Infrastructures, vie chère, emploi : Hermann Immongault dévoile les priorités de l’exécutif pour les 1OO prochains jours



2026-02-11 14:32:00

Nommé le 1er janvier 2026 et investi le 5 janvier, le nouveau gouvernement gabonais s’est engagé sur des résultats rapides. Dans une interview structurante, le vice-président du gouvernement Hermann Immongault a exposé les axes d’action, les réformes prioritaires et plusieurs engagements chiffrés destinés à produire des effets visibles dès les 100 premiers jours.



À peine installé, l’exécutif revendique une logique d’efficacité immédiate. Hermann Immongault rappelle que la feuille de route gouvernementale devait être définie dans les 30 jours suivant la nomination, avec un impératif clair : traduire les orientations présidentielles en décisions opérationnelles et évaluables.

Six priorités structurent l’action publique, notamment l’accès à l’eau et à l’électricité, identifié comme urgence nationale. Sur ce volet, le gouvernement annonce 23 milliards FCFA mobilisés pour 17 projets dans l’eau et 73 milliards FCFA dans l’électricité, accompagnés de l’acquisition de 60 000 compteurs destinés à améliorer le raccordement et la distribution.

La réponse aux tensions sociales occupe également une place centrale. Pour agir sur la vie chère, le gouvernement prévoit la mise en place d’une centrale d’achat couvrant 760 produits de première nécessité, avec des objectifs de baisse significative des prix, à l’image du riz dont le kilogramme pourrait passer de 1 000 à 300 FCFA selon les projections officielles.

Le logement constitue un autre chantier critique.
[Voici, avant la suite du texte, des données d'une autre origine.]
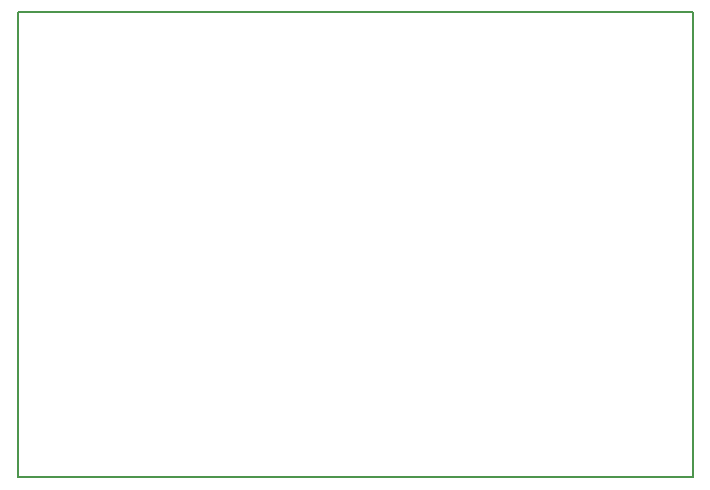
<source format=gbr>
G04 #@! TF.GenerationSoftware,KiCad,Pcbnew,(5.0.0)*
G04 #@! TF.CreationDate,2019-04-19T17:07:23-04:00*
G04 #@! TF.ProjectId,gps,6770732E6B696361645F706362000000,rev?*
G04 #@! TF.SameCoordinates,Original*
G04 #@! TF.FileFunction,Profile,NP*
%FSLAX46Y46*%
G04 Gerber Fmt 4.6, Leading zero omitted, Abs format (unit mm)*
G04 Created by KiCad (PCBNEW (5.0.0)) date 04/19/19 17:07:23*
%MOMM*%
%LPD*%
G01*
G04 APERTURE LIST*
%ADD10C,0.150000*%
G04 APERTURE END LIST*
D10*
X101600000Y-67310000D02*
X101600000Y-106680000D01*
X101727000Y-67310000D02*
X101600000Y-67310000D01*
X158750000Y-67310000D02*
X101727000Y-67310000D01*
X158750000Y-106680000D02*
X158750000Y-67310000D01*
X101600000Y-106680000D02*
X158750000Y-106680000D01*
M02*

</source>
Face à un déficit estimé à plus de 200 000 logements, l’État mise sur la construction, l’aménagement de parcelles et la sécurisation foncière. Le programme « Un Gabonais, un titre foncier » revendique déjà 5 000 titres régularisés.
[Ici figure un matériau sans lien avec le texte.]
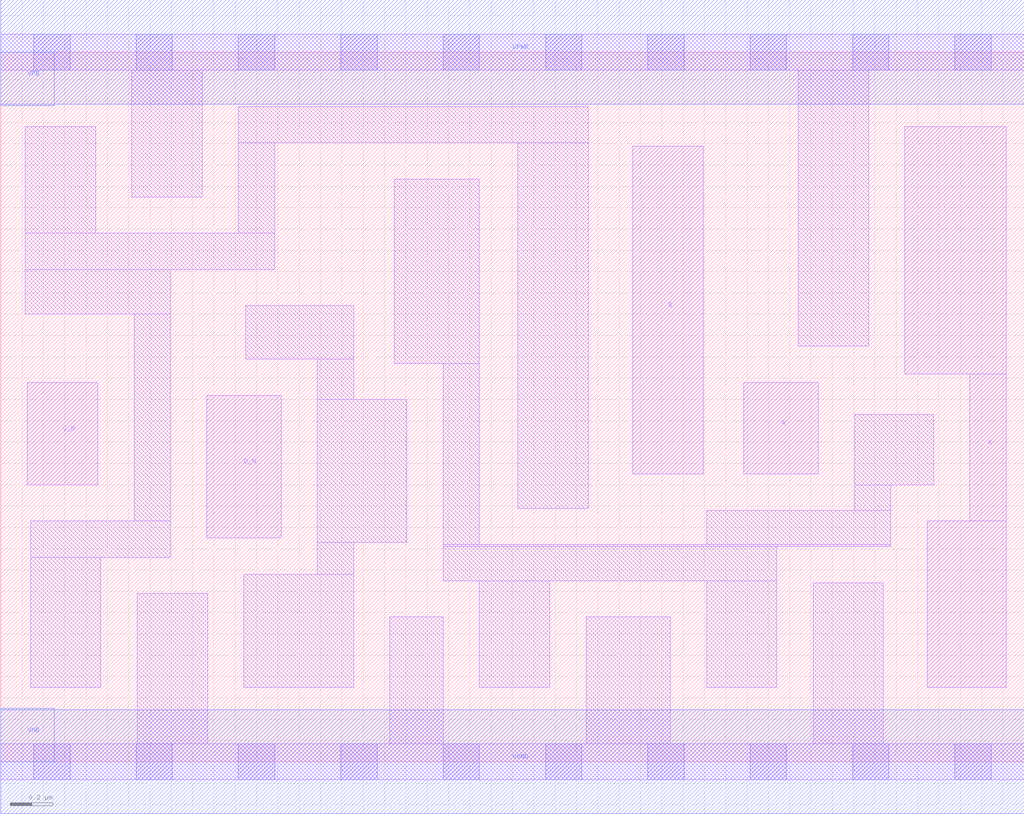
<source format=lef>
# Copyright 2020 The SkyWater PDK Authors
#
# Licensed under the Apache License, Version 2.0 (the "License");
# you may not use this file except in compliance with the License.
# You may obtain a copy of the License at
#
#     https://www.apache.org/licenses/LICENSE-2.0
#
# Unless required by applicable law or agreed to in writing, software
# distributed under the License is distributed on an "AS IS" BASIS,
# WITHOUT WARRANTIES OR CONDITIONS OF ANY KIND, either express or implied.
# See the License for the specific language governing permissions and
# limitations under the License.
#
# SPDX-License-Identifier: Apache-2.0

VERSION 5.5 ;
NAMESCASESENSITIVE ON ;
BUSBITCHARS "[]" ;
DIVIDERCHAR "/" ;
MACRO sky130_fd_sc_ms__or4bb_1
  CLASS CORE ;
  SOURCE USER ;
  ORIGIN  0.000000  0.000000 ;
  SIZE  4.800000 BY  3.330000 ;
  SYMMETRY X Y ;
  SITE unit ;
  PIN A
    ANTENNAGATEAREA  0.233000 ;
    DIRECTION INPUT ;
    USE SIGNAL ;
    PORT
      LAYER li1 ;
        RECT 3.485000 1.350000 3.835000 1.780000 ;
    END
  END A
  PIN B
    ANTENNAGATEAREA  0.233000 ;
    DIRECTION INPUT ;
    USE SIGNAL ;
    PORT
      LAYER li1 ;
        RECT 2.965000 1.350000 3.295000 2.890000 ;
    END
  END B
  PIN C_N
    ANTENNAGATEAREA  0.208000 ;
    DIRECTION INPUT ;
    USE SIGNAL ;
    PORT
      LAYER li1 ;
        RECT 0.125000 1.300000 0.455000 1.780000 ;
    END
  END C_N
  PIN D_N
    ANTENNAGATEAREA  0.208000 ;
    DIRECTION INPUT ;
    USE SIGNAL ;
    PORT
      LAYER li1 ;
        RECT 0.965000 1.050000 1.315000 1.720000 ;
    END
  END D_N
  PIN X
    ANTENNADIFFAREA  0.541300 ;
    DIRECTION OUTPUT ;
    USE SIGNAL ;
    PORT
      LAYER li1 ;
        RECT 4.240000 1.820000 4.715000 2.980000 ;
        RECT 4.345000 0.350000 4.715000 1.130000 ;
        RECT 4.545000 1.130000 4.715000 1.820000 ;
    END
  END X
  PIN VGND
    DIRECTION INOUT ;
    USE GROUND ;
    PORT
      LAYER met1 ;
        RECT 0.000000 -0.245000 4.800000 0.245000 ;
    END
  END VGND
  PIN VNB
    DIRECTION INOUT ;
    USE GROUND ;
    PORT
      LAYER met1 ;
        RECT 0.000000 0.000000 0.250000 0.250000 ;
    END
  END VNB
  PIN VPB
    DIRECTION INOUT ;
    USE POWER ;
    PORT
      LAYER met1 ;
        RECT 0.000000 3.080000 0.250000 3.330000 ;
    END
  END VPB
  PIN VPWR
    DIRECTION INOUT ;
    USE POWER ;
    PORT
      LAYER met1 ;
        RECT 0.000000 3.085000 4.800000 3.575000 ;
    END
  END VPWR
  OBS
    LAYER li1 ;
      RECT 0.000000 -0.085000 4.800000 0.085000 ;
      RECT 0.000000  3.245000 4.800000 3.415000 ;
      RECT 0.115000  2.100000 0.795000 2.310000 ;
      RECT 0.115000  2.310000 1.285000 2.480000 ;
      RECT 0.115000  2.480000 0.445000 2.980000 ;
      RECT 0.140000  0.350000 0.470000 0.960000 ;
      RECT 0.140000  0.960000 0.795000 1.130000 ;
      RECT 0.615000  2.650000 0.945000 3.245000 ;
      RECT 0.625000  1.130000 0.795000 2.100000 ;
      RECT 0.640000  0.085000 0.970000 0.790000 ;
      RECT 1.115000  2.480000 1.285000 2.905000 ;
      RECT 1.115000  2.905000 2.755000 3.075000 ;
      RECT 1.140000  0.350000 1.655000 0.880000 ;
      RECT 1.150000  1.890000 1.655000 2.140000 ;
      RECT 1.485000  0.880000 1.655000 1.030000 ;
      RECT 1.485000  1.030000 1.905000 1.700000 ;
      RECT 1.485000  1.700000 1.655000 1.890000 ;
      RECT 1.825000  0.085000 2.075000 0.680000 ;
      RECT 1.845000  1.870000 2.245000 2.735000 ;
      RECT 2.075000  0.850000 3.640000 1.010000 ;
      RECT 2.075000  1.010000 4.175000 1.020000 ;
      RECT 2.075000  1.020000 2.245000 1.870000 ;
      RECT 2.245000  0.350000 2.575000 0.850000 ;
      RECT 2.425000  1.190000 2.755000 2.905000 ;
      RECT 2.745000  0.085000 3.140000 0.680000 ;
      RECT 3.310000  0.350000 3.640000 0.850000 ;
      RECT 3.310000  1.020000 4.175000 1.180000 ;
      RECT 3.740000  1.950000 4.070000 3.245000 ;
      RECT 3.810000  0.085000 4.140000 0.840000 ;
      RECT 4.005000  1.180000 4.175000 1.300000 ;
      RECT 4.005000  1.300000 4.375000 1.630000 ;
    LAYER mcon ;
      RECT 0.155000 -0.085000 0.325000 0.085000 ;
      RECT 0.155000  3.245000 0.325000 3.415000 ;
      RECT 0.635000 -0.085000 0.805000 0.085000 ;
      RECT 0.635000  3.245000 0.805000 3.415000 ;
      RECT 1.115000 -0.085000 1.285000 0.085000 ;
      RECT 1.115000  3.245000 1.285000 3.415000 ;
      RECT 1.595000 -0.085000 1.765000 0.085000 ;
      RECT 1.595000  3.245000 1.765000 3.415000 ;
      RECT 2.075000 -0.085000 2.245000 0.085000 ;
      RECT 2.075000  3.245000 2.245000 3.415000 ;
      RECT 2.555000 -0.085000 2.725000 0.085000 ;
      RECT 2.555000  3.245000 2.725000 3.415000 ;
      RECT 3.035000 -0.085000 3.205000 0.085000 ;
      RECT 3.035000  3.245000 3.205000 3.415000 ;
      RECT 3.515000 -0.085000 3.685000 0.085000 ;
      RECT 3.515000  3.245000 3.685000 3.415000 ;
      RECT 3.995000 -0.085000 4.165000 0.085000 ;
      RECT 3.995000  3.245000 4.165000 3.415000 ;
      RECT 4.475000 -0.085000 4.645000 0.085000 ;
      RECT 4.475000  3.245000 4.645000 3.415000 ;
  END
END sky130_fd_sc_ms__or4bb_1

</source>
En toile de fond, Hermann Immongault insiste sur une transformation plus structurelle : la décentralisation. Plus de 180 compétences issues de 20 ministères doivent être progressivement transférées aux collectivités locales, tandis que la réforme de la taxe foncière d’habitation (TFH) devrait générer 22,8 milliards FCFA dès le premier trimestre 2026 pour financer les budgets locaux.